Doug Smith, along with his family, has owned a rental property in the city for more than 30 years. He said there was no plan by landlords to take up seats and keep renters out.

"They had the opportunity to speak," said Smith. "There was no coordination by landlords to push the tenants out. Saying the landlords planned this is nothing further from the truth. I did not get there until about 10 minutes before the meeting began and there was not a single one of them in sight."

At city council meetings, staff passes out speaker slips before the meeting to ensure those people who fill one out will get a chance to speak. Many of the ARC members there apparently did not fill one out.

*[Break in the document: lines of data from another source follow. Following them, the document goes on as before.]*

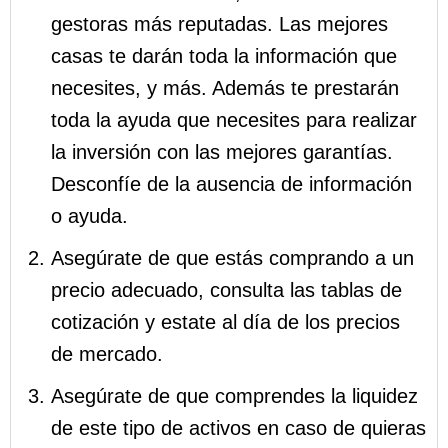
gestoras más reputadas. Las mejores
casas te darán toda la información que
necesites, y más. Además te prestarán
toda la ayuda que necesites para realizar
la inversión con las mejores garantías.
Desconfíe de la ausencia de información
o ayuda.
Asegúrate de que estás comprando a un
precio adecuado, consulta las tablas de
cotización y estate al día de los precios
de mercado.
Asegúrate de que comprendes la liquidez
de este tipo de activos en caso de quieras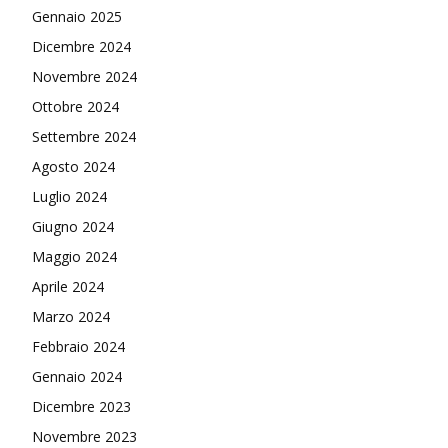
Gennaio 2025
Dicembre 2024
Novembre 2024
Ottobre 2024
Settembre 2024
Agosto 2024
Luglio 2024
Giugno 2024
Maggio 2024
Aprile 2024
Marzo 2024
Febbraio 2024
Gennaio 2024
Dicembre 2023
Novembre 2023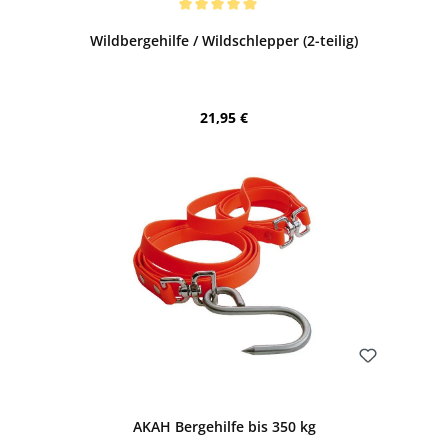
Durchschnittliche Bewertung von 5 von 5 Sternen
Wildbergehilfe / Wildschlepper (2-teilig)
Regulärer Preis:
21,95 €
Bewerten
AKAH Bergehilfe bis 350 kg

"This was their plan all along," said Smith. "Their plan was to bust out in riot fashion after the meeting got going so they could be on television saying ‘we were not heard.’" Inquiries to ARC were not answered by press time.

After the commotion, Mayor Trish Spencer decided to allow everyone who wanted to one minute to speak regardless of whether or not a speaker slip had been filled out. More than 80 people spoke at the meeting, according to Smith, and the meeting did not conclude until 2 a.m. the next morning. The rent advocacy members spoke about how rising rents have put a burden on their lives. Landlord groups spoke about how the rising cost for upkeep and maintenance and short supply of housing in the city is driving up rent prices.

After more than seven hours, the council unanimously voted for the adoption of an urgency ordinance imposing a temporary 65-day moratorium on residential rent increases and on evictions from all residential rental units except for those caused to preserve peace, health and safety.